Kara Dul, Gale Kurtlarının ne kadar itaatkar olduğunu görünce şaşırdı. Merakına hakim olamadı ve “Lider, nasıl yaptın?” diye sordu.
“Bilge, harika ve olağanüstü biriyim. Bu Gale Kurtlarının beni gördükten sonra bana boyun eğmeleri çok doğal. Şu andan itibaren beni takip etmeye karar verdiler,” Wang Teng haklı bir tonda saçma sapan sözler söylemeye başladı.
Kara Dul gözlerini devirdi.
Liderinin bu kadar utanmaz bir insan olduğunu hiç bilmiyordu!
“Bana inanmıyor musun? Kendin sorabilirsin!” Wang Teng öndeki Fırtına Kurduna işaret etti.
Gale Wolf ona dalgın dalgın baktı.
Neyi biliyorum?
“Acele et ve ona benim akıllı, harika ve olağanüstü olduğumu düşünüp düşünmediğini söyle!” Wang Teng kurda baktı.

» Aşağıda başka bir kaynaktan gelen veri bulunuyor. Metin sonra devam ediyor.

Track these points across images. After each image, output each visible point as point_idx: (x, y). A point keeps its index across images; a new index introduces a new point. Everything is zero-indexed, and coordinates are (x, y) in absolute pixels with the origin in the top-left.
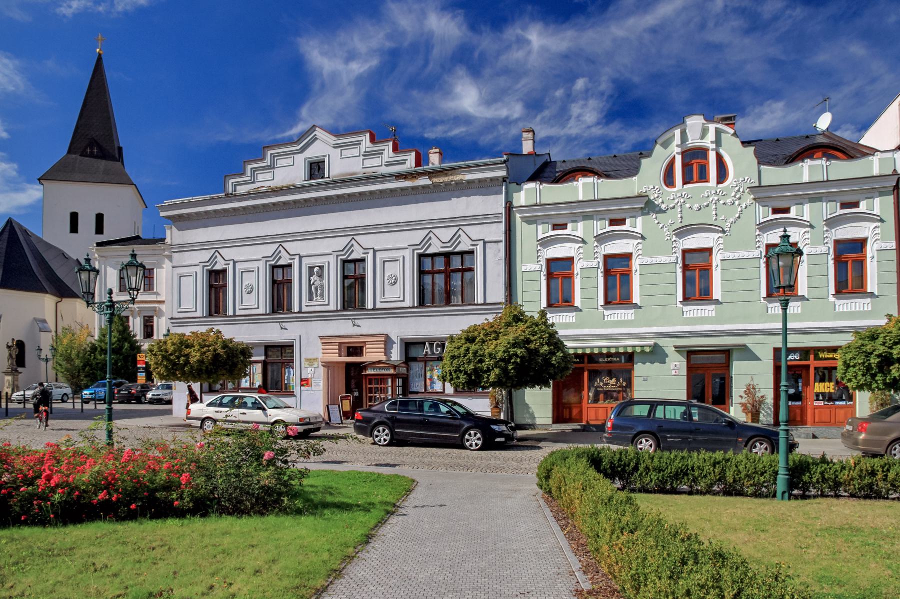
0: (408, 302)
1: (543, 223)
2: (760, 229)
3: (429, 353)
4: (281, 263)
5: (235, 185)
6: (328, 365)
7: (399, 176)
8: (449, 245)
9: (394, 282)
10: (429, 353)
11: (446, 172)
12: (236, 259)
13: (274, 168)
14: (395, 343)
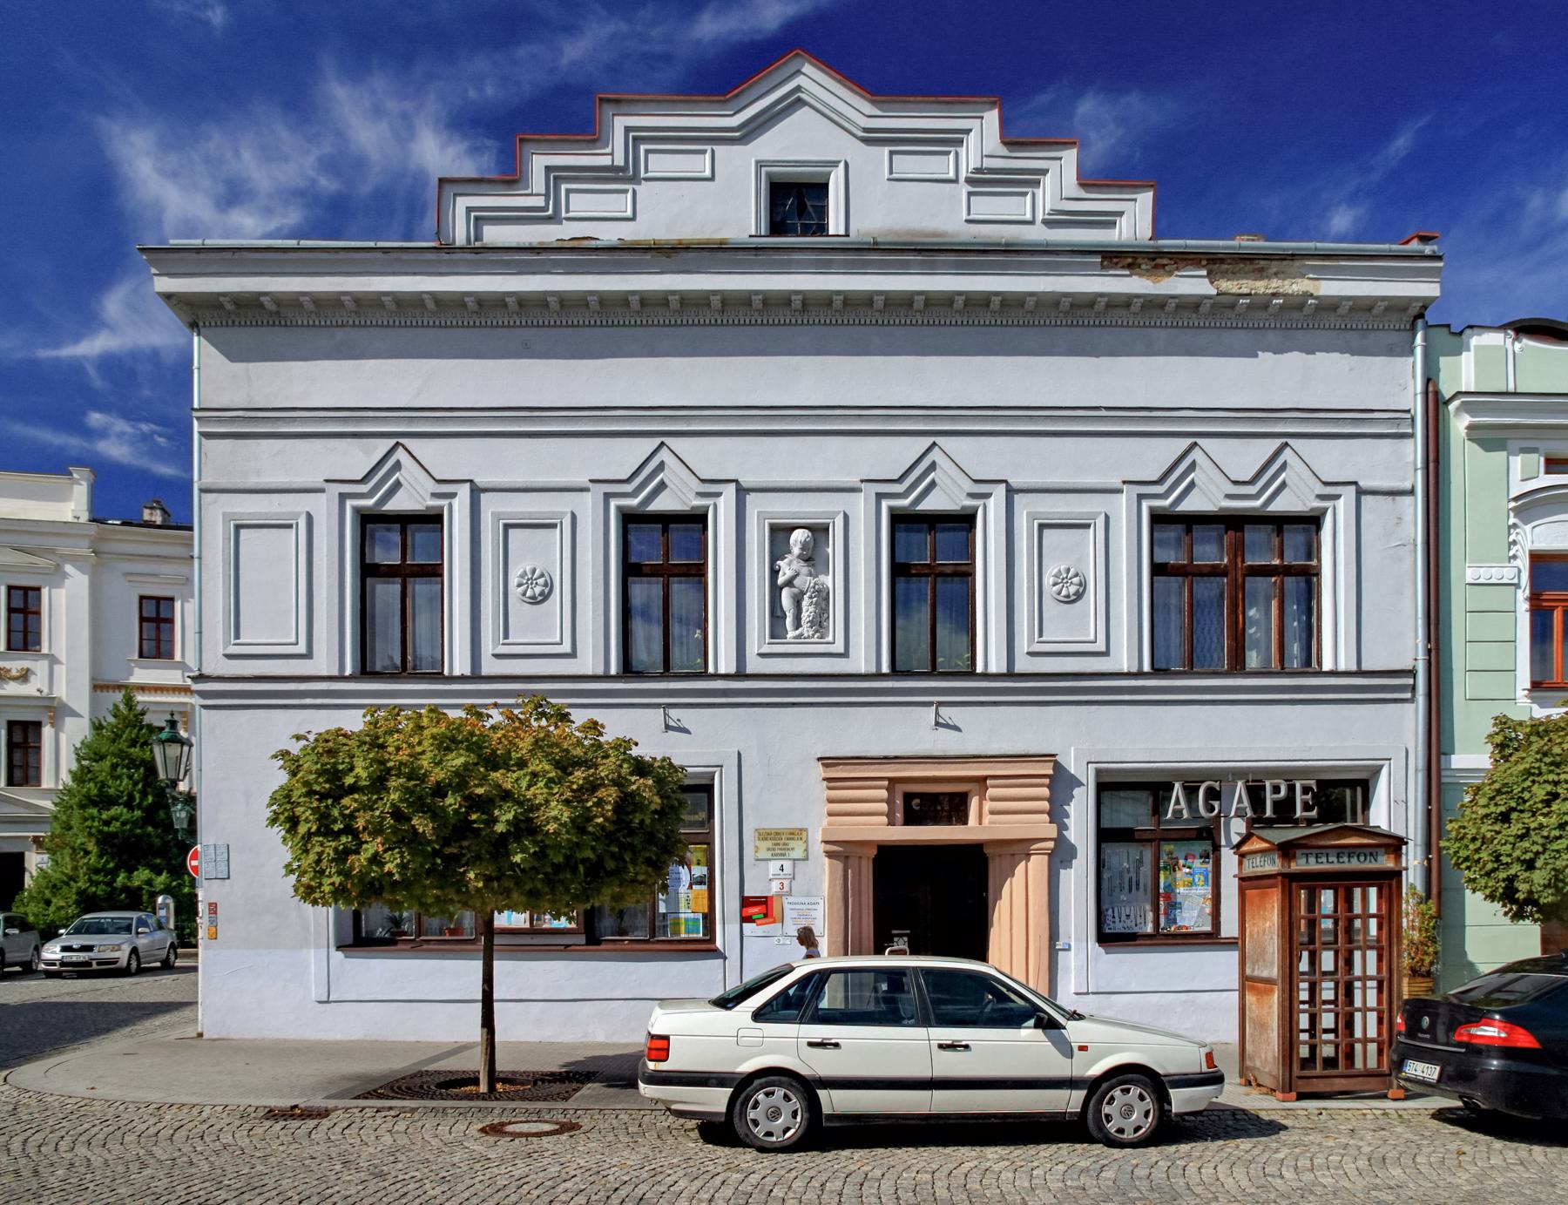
0: (324, 660)
1: (1525, 450)
2: (1518, 511)
3: (1186, 815)
4: (398, 504)
5: (479, 220)
6: (842, 852)
7: (1116, 258)
8: (1252, 490)
9: (542, 593)
10: (1186, 815)
11: (1262, 263)
12: (480, 480)
13: (635, 179)
14: (1080, 784)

“Uluyorsun!” Gale Wolf hemen korktu. Anında başını sallarken tüylü kulakları sarktı.
Karadul: …
“Çocukça! Neden bir kurdu tehdit ediyorsun?” Xie Xueya yürüdü ve küçümseyerek konuştu, “Yanılmıyorsam, kurt kralını öldürdüğün için geçici olarak sana boyun eğdiler. Bir süre sonra doğal olarak ormana geri dönecekler.”
“Böyle? En azından şimdi beni dinliyorlar.” Wang Teng kendini açıklamadı. Sadece zevkle sırıttı.
Her neyse, bu insanların kendi hikayelerini yaratmalarına bayılıyordu. Onlara herhangi bir açıklama yapmasına gerek yoktu ve onun yerine bahaneler bulacaklardı. Bu basitleştirilmiş mesele.
Xie Xueya, Wang Teng’in önündeki itaatkar Gale Kurduna baktı ve kıskanç hissetti. Ancak, göstermedi. O alay etti. “Sen hangi birliksin?”
“Ne birliği? Biz özgür dövüşçüleriz. Biz herhangi bir birliğin mensubu değiliz.” Wang Teng aptalı oynadı.
Xie Xueya’nın yüzü karardı. Onun bir aptal olduğunu mu düşünüyordu?
Hemen bir jeton çıkardı ve Wang Teng’e fırlattı.” Biz Yıldız Evren Birliği’ndeniz. Artık bana inanabilirsin.”
Wang Teng jetonu çevirdi ve Kara Dul’a fırlattı. Başıyla onayladıktan sonra, “Ne istediğini öğrenebilir miyim?” dedi.
Xie Xueya, onun kimliğini hâlâ kabul etmediğini fark etti, ama o bunun üzerinde oyalanmadı. Tekrar konuştuğunda, sesi sanki utanmış gibi yumuşaktı. “Eee… adamlarımdan birçoğu yaralandı. İyileştirici danınızın daha iyi etkileri olduğunu gördüm. Bana biraz ödünç verir misin?”
“Ey!” Wang Teng cevabını vurguladı. Belirsiz bir şekilde ona gülümsedi ve sordu, “Yani benden biraz dan ödünç almak için buradasın. Ancak, az önce çok şiddetliydin.. Bunları sana neden vereyim?”